→ **Source text**
Among other layers in the LANDFIRE 2020 Update are topography, which was updated with the latest available 3D Elevation Program high-quality data and provides key factors of fire behavior, such as elevation and slope; and the new operational roads feature, which lets firefighters in the area figure out how to access a fire.

Former Hotshots Put Their Experience to Work

When Charley Martin and Tobin Smail work on their portion of LANDFIRE—fuel assignments—the contractors approach it with more than knowledge of datasets and computer modeling. They both served with interagency hotshot crews, including 20 years for Martin, who served the last five as superintendent of the Forest Service’s Sante Fe hotshots. “I think I’ve been to every state except for Massachusetts on fires, and several countries as well,” Martin said.

This real-world experience matters.

“I have a lot of actual fuels background, especially in Oregon,” Martin said. “Going out and doing prescribed fire and learning about fire and then analyzing what it does on the ground, rather than just sitting in the office and determining what it does, I think that’s really important.”

Martin and Smail both were tapped to help in government roles with fire management, fire fuels, and fire behavior modeling in the western United States and eventually ended up drawn to LANDFIRE. “Having that experience of being on the ground really helps with assigning fuel models and knowing what canopy fuel looks like in different parts of the country and understanding how fire propagates up through it in different areas, different locations, and different vegetation types,” Smail said.

(Data records)

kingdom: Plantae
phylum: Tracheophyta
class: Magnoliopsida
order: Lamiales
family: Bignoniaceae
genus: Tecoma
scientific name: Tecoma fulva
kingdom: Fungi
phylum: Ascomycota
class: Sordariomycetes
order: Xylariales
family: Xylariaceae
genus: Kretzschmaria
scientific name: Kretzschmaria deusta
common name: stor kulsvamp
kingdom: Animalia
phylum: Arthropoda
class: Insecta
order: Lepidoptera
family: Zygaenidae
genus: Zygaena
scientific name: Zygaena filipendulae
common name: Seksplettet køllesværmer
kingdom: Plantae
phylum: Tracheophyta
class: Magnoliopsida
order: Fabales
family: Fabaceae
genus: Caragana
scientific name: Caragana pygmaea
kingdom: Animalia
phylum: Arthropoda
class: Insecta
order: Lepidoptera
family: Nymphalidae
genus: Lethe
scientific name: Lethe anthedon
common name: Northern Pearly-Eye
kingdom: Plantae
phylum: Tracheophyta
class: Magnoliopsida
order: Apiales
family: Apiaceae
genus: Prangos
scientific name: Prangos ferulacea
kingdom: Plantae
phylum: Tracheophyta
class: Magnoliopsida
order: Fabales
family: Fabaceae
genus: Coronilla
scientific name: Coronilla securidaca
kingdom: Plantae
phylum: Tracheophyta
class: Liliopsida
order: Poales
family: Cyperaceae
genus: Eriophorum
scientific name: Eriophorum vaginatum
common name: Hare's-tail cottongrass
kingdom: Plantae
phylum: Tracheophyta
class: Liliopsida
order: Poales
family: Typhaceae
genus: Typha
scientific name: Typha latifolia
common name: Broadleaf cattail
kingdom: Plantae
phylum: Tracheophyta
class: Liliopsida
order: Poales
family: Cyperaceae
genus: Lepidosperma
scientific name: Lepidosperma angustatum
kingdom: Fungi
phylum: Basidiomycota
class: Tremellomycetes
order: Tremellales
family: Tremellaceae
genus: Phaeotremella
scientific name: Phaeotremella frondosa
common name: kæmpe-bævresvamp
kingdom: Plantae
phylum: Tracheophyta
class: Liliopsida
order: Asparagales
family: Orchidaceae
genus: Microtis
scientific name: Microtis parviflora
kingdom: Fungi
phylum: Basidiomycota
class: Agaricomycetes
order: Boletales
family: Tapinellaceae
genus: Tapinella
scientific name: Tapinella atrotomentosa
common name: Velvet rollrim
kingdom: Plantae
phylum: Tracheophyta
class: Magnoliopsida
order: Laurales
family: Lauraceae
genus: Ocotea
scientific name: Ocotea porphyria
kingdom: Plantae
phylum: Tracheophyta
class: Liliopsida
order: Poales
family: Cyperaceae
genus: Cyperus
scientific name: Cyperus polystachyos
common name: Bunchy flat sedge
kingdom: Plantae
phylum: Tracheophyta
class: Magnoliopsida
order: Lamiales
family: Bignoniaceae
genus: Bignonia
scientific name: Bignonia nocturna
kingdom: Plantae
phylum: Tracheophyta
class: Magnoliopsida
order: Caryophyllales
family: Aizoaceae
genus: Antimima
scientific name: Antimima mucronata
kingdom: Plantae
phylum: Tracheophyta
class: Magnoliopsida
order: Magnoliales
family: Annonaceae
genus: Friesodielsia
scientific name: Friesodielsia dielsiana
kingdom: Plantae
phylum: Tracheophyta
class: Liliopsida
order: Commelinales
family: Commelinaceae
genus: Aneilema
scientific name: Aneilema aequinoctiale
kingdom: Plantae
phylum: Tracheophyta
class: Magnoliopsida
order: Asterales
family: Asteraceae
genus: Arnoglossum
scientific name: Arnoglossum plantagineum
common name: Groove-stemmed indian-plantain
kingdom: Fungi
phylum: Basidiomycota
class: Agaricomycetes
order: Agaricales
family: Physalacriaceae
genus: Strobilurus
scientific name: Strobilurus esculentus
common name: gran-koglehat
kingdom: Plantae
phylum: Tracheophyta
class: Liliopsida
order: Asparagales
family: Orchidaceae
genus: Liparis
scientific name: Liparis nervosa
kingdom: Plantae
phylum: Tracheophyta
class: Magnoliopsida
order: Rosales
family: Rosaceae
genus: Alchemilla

→ **Work instructions**
A. In the LANDFIRE text, how many years did Martin serve with interagency hotshot crews?
B. Write the next part of the LANDFIRE text, picking up after its final sentence.

→ **Final results**
A. 20 years.

B.
LANDFIRE’s production team is based at USGS EROS in Sioux Falls, South Dakota, and some team members live there, but the program benefits from team members who can relate to geographic regions all over the country, too. Martin lives in Oregon, Smail lives in Washington, and La Puma lives in New Jersey; other states represented include Montana, Minnesota, Ohio, and Florida.

Fire Support Systems, Smoke Modelers, and Researchers Turn to LANDFIRE

Two major users of LANDFIRE data are the interagency Wildland Fire Decision Support System (WFDSS), which is intended to assist agencies with firefighting decisions and documentation, and the Interagency Fuel Treatment Decision Support System (IFTDSS), an application that guides any land manager with fuels treatment, analysis, and planning. Smoke modelers also rely on LANDFIRE fuels information.

“We’re providing data and tools, and if users feel like there’s adjustments that can be made, they can do that for fuel models and make them fit how they need to for their area,” Tolk said.

But fire agencies aren’t the only users of the valuable data. “LANDFIRE is used for a lot of different studies outside of operational fire,” La Puma said. Businesses or organizations interested in determining the risk of fire for an area use it. The nonprofit group First Street Foundation created a fire risk database for the whole country based on LANDFIRE datasets. Habitat researchers also find LANDFIRE’s vegetation data useful in studies and restoration efforts.

The LANDFIRE 2020 Update, with four years of vegetation and disturbance data, and LANDFIRE 2019 Limited, with three years of limited data, represented a tremendous effort by team members. But they are now looking toward a faster timetable: to be able to supply LANDFIRE’s users with data on an annual basis.

Smail said LANDFIRE is up to the challenge of producing an annual product. “It’s a lot of work. But as we do it, we’re getting better, and we’re developing things faster.”

The public—the fire managers and the people they’re trying to protect—will benefit most. “If they can have the most current data as possible, that’s what they’re after,” Martin said. “If they could get it near real time, that’s the best for them.”

‘We Transcend Boundaries’

Tolk has been part of LANDFIRE since its prototype days—well before Landsat imagery became free in 2008. At the time, the LANDFIRE team had to limit the number of scenes they bought and search through all of them to choose only high-quality scenes. After the archive opened up, “we could go through and download stacks of data instead of just one,” Tolk said.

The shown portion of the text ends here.